Aufgabe 1: Übersetze aus dem Schreiben zum Welternährungstag 2005 diesen Satz ins Englische: „Hungersnöte hängen nämlich nicht nur von geographischen oder klimatischen Gegebenheiten oder von schlechten Ernten ab.“
Aufgabe 2: Gib aus dem Schreiben zum Welternährungstag 2005 den Abschnitt wortgetreu aus, beginnend bei „An Herrn Jacques“ und fortlaufend bis einschließlich „immer dringenderer Notwendigkeit.“.
Aufgabe 3: Greif das Schreiben zum Welternährungstag 2005 dort auf, wo es aufhört, und schreib es weiter.

Dokumenttext:
AN JACQUES DIOUF, GENERALDIREKTOR DER FAO,
ANLÄSSLICH DES WELTERNÄHRUNGSTAGES 2005

 

An Herrn Jacques Diouf,
Generaldirektor der Ernährungs- und Landwirtschaftsorganisation
der Vereinten Nationen (FAO)

In diesem Jahr, in dem der 60. Jahrestag der Gründung der Ernährungs- und Landwirtschaftsorganisation der Vereinten Nationen begangen wird, erinnert uns die Feier des Welternährungstages daran, daß Hunger und Unterernährung zu den größten Skandalen gehören, von denen das Leben der Menschheitsfamilie leider noch immer betroffen ist. In Anbetracht dieser Tatsache ist die Initiative, die die FAO unter Ihrer Leitung ergriffen hat, von immer dringenderer Notwendigkeit.

Die Millionen von Menschen, die in ihrer Existenz bedroht sind, da ihnen das zum Leben notwendige Minimum an Nahrungsmitteln fehlt, erfordern Beachtung von Seiten der internationalen Gemeinschaft, denn wir alle haben die Pflicht, für unsere Brüder und Schwestern Sorge zu tragen. Hungersnöte hängen nämlich nicht nur von geographischen oder klimatischen Gegebenheiten oder von schlechten Ernten ab. Sie werden ebenso vom Menschen selbst und von seinem Egoismus hervorgerufen, der zum Ausdruck kommt in Mängeln im gesellschaftlichen Gefüge und in starren Wirtschaftsstrukturen, die allzuoft nur auf Profit ausgerichtet sind, wie auch in Praktiken, die sich gegen das menschliche Leben richten, und in ideologischen Systemen, die den Menschen seiner Würde berauben und ihn instrumentalisieren.

Auszüge aus dem Datensatz:
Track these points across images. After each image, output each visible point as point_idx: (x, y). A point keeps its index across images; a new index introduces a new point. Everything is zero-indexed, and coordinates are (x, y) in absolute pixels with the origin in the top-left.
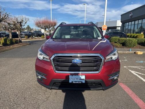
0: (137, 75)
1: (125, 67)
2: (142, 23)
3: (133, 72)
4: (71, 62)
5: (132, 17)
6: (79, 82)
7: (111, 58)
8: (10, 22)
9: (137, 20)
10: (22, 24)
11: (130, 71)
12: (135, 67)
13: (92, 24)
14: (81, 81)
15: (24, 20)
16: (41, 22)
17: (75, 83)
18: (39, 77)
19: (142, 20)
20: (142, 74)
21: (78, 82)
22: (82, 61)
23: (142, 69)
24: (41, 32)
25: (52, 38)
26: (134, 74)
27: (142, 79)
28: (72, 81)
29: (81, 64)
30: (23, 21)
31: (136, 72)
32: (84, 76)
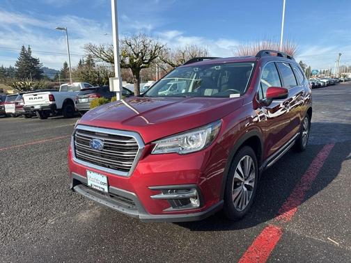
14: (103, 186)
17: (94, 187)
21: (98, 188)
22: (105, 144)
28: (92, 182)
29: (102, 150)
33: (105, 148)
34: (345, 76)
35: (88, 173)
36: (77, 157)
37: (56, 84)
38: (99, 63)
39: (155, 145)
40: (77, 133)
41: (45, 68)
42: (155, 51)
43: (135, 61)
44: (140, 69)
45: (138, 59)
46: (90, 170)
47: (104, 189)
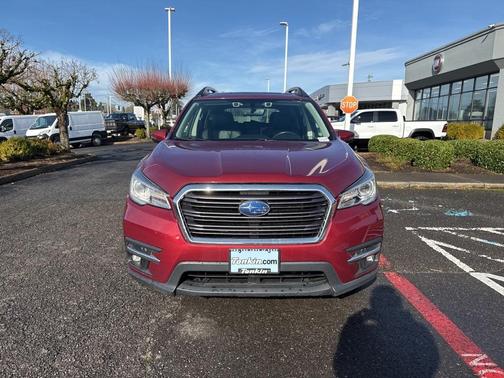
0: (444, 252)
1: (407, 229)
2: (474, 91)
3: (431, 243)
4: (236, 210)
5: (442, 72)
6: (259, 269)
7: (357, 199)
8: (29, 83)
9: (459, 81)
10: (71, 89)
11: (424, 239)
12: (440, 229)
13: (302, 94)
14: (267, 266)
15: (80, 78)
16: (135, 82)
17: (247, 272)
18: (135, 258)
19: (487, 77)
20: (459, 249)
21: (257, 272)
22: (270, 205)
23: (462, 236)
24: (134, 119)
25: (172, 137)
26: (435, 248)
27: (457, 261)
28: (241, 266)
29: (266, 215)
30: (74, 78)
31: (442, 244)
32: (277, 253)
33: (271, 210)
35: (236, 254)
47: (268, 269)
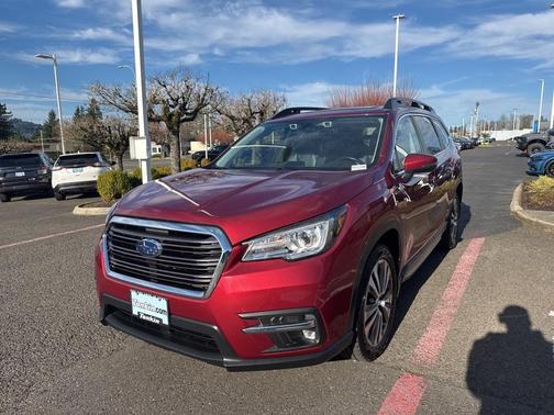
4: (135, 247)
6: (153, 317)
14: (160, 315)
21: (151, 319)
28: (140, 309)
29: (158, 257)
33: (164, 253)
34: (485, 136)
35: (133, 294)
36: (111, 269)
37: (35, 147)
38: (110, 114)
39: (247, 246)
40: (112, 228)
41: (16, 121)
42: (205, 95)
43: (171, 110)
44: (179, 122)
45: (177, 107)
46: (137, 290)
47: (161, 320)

Ergebnis 1: Famines, in fact, do not depend only on geographical or climatic conditions or on poor harvests.

Ergebnis 2:
An Herrn Jacques Diouf,
Generaldirektor der Ernährungs- und Landwirtschaftsorganisation
der Vereinten Nationen (FAO)

In diesem Jahr, in dem der 60. Jahrestag der Gründung der Ernährungs- und Landwirtschaftsorganisation der Vereinten Nationen begangen wird, erinnert uns die Feier des Welternährungstages daran, daß Hunger und Unterernährung zu den größten Skandalen gehören, von denen das Leben der Menschheitsfamilie leider noch immer betroffen ist. In Anbetracht dieser Tatsache ist die Initiative, die die FAO unter Ihrer Leitung ergriffen hat, von immer dringenderer Notwendigkeit.

Ergebnis 3:
Für eine authentische, weltweite, organische und ganzheitliche Entwicklung, die von allen Menschen erstrebt wird, ist es dagegen erforderlich, die verschiedenen menschlichen Gegebenheiten auf sachliche Art und Weise miteinander in Zusammenhang zu bringen, die wahren Ursachen des Elends herauszustellen und konkrete Antworten zu geben, wobei eine entsprechende Ausbildung von Personen und Gemeinschaften den Vorrang haben sollte. So werden echte Freiheit und Verantwortlichkeit, die das Charakteristikum des menschlichen Handelns sind, zur Anwendung kommen.

Das für diesen Welternährungstag gewählte Thema »Landwirtschaft und Dialog der Kulturen«, lädt dazu ein, den Dialog als ein Mittel zu betrachten, das dazu geeignet ist, die Voraussetzungen für die Ernährungssicherheit zu schaffen. Der Dialog verlangt von Einzelpersonen und Nationen, sich mit vereinten Kräften in den Dienst am Wohl der Allgemeinheit zu stellen. Der gegenseitige Gedankenaustausch zwischen den Beteiligten kann in Verbindung mit einer tatkräftigen Zusammenarbeit dazu beitragen, den wahren Frieden aufzubauen, denn ein solcher Austausch macht es möglich, die immer wiederkehrende Versuchung, Konflikte auszutragen, die aus kulturellen, ethnischen oder entwicklungsbedingten Meinungsverschiedenheiten entstehen können, zu überwinden.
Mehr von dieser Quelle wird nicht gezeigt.